IV. There is the joy of seeing Christians in fellowship together (2:2). As the psalmist sang (Psalm 133:1):
Behold how good a thing it is,
And how becoming well,
Together such as brethren are,
In unity to dwell!
There is peace for no one where there are broken human relationships and strife between men. There is no lovelier sight than a family linked in love to each other or a Church whose members are one with each other because they are one in Christ Jesus their Lord.

V. There is the joy of suffering for Christ (2:17). At the time of his martyrdom in the flames Polycarp prayed, “I thank Thee, O Father, that thou has judged me worthy of this hour.” To suffer for Christ is a privilege, for it is an opportunity to demonstrate beyond all doubt where our loyalty lies and to share in building up the Kingdom of God.

VI. There is the joy of news of the loved one (2:28). Life is full of separations, and there is always joy when news comes to us of those loved ones from whom we are temporally separated.

VII. There is the joy of Christian hospitality (2:29). There is the home of the shut door and there is the home of the open door. The shut door is the door of selfishness; the open door is the door of Christian welcome and Christian love. It is a great thing to have a door from which the stranger and the one in trouble know they will never be turned away.

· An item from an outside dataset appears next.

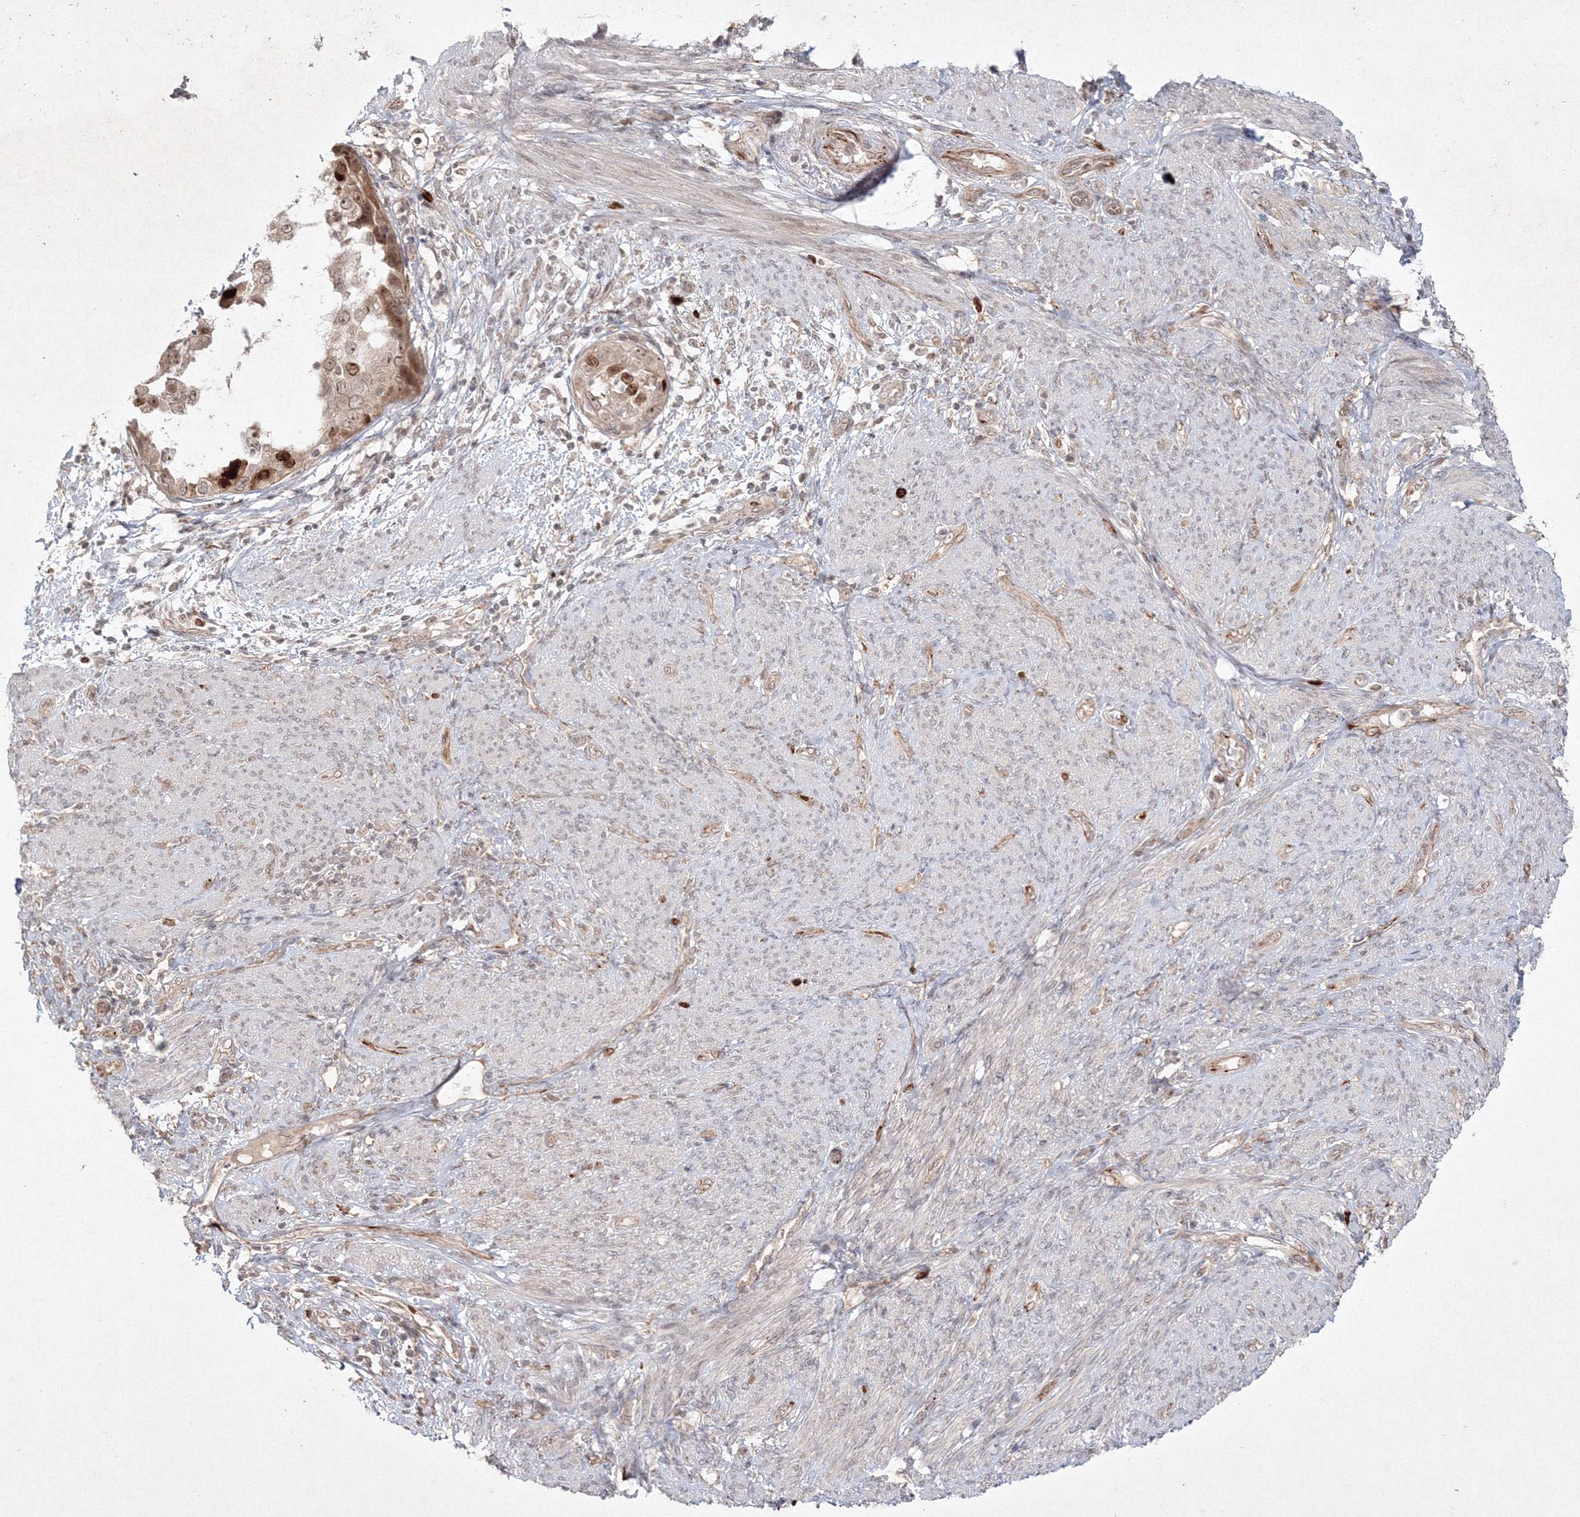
{"staining": {"intensity": "moderate", "quantity": ">75%", "location": "cytoplasmic/membranous,nuclear"}, "tissue": "endometrial cancer", "cell_type": "Tumor cells", "image_type": "cancer", "snomed": [{"axis": "morphology", "description": "Adenocarcinoma, NOS"}, {"axis": "topography", "description": "Endometrium"}], "caption": "Adenocarcinoma (endometrial) tissue shows moderate cytoplasmic/membranous and nuclear positivity in approximately >75% of tumor cells", "gene": "KIF20A", "patient": {"sex": "female", "age": 85}}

VIII. There is the joy of the man in Christ (3:1; 4:1). We have already seen that to be in Christ is to live in His presence as the bird lives in the air, the fish in the sea, and the roots of the trees in the soil. It is human nature to be happy when we are with the person we love; and Christ is the lover from whom nothing in time or eternity can ever separate us.

IX. There is the joy of the man who has won one soul for Christ (4:1). The Philippians are Paul’s joy and crown for he has the means of bringing them to Jesus Christ. It is the joy of the parent, the teacher, the preacher to bring others, especially the child, into the love of Jesus Christ. Surely he who enjoys a great privilege cannot rest content until he shares it with his family and his friends. For the Christian, evangelism is not a duty; it’s a joy.

X. There is the joy in a gift (4:10). This joy does not lie so much in the gift itself, as in being remembered and realizing that someone cares. This is a joy that we could bring to others far oftener than we do.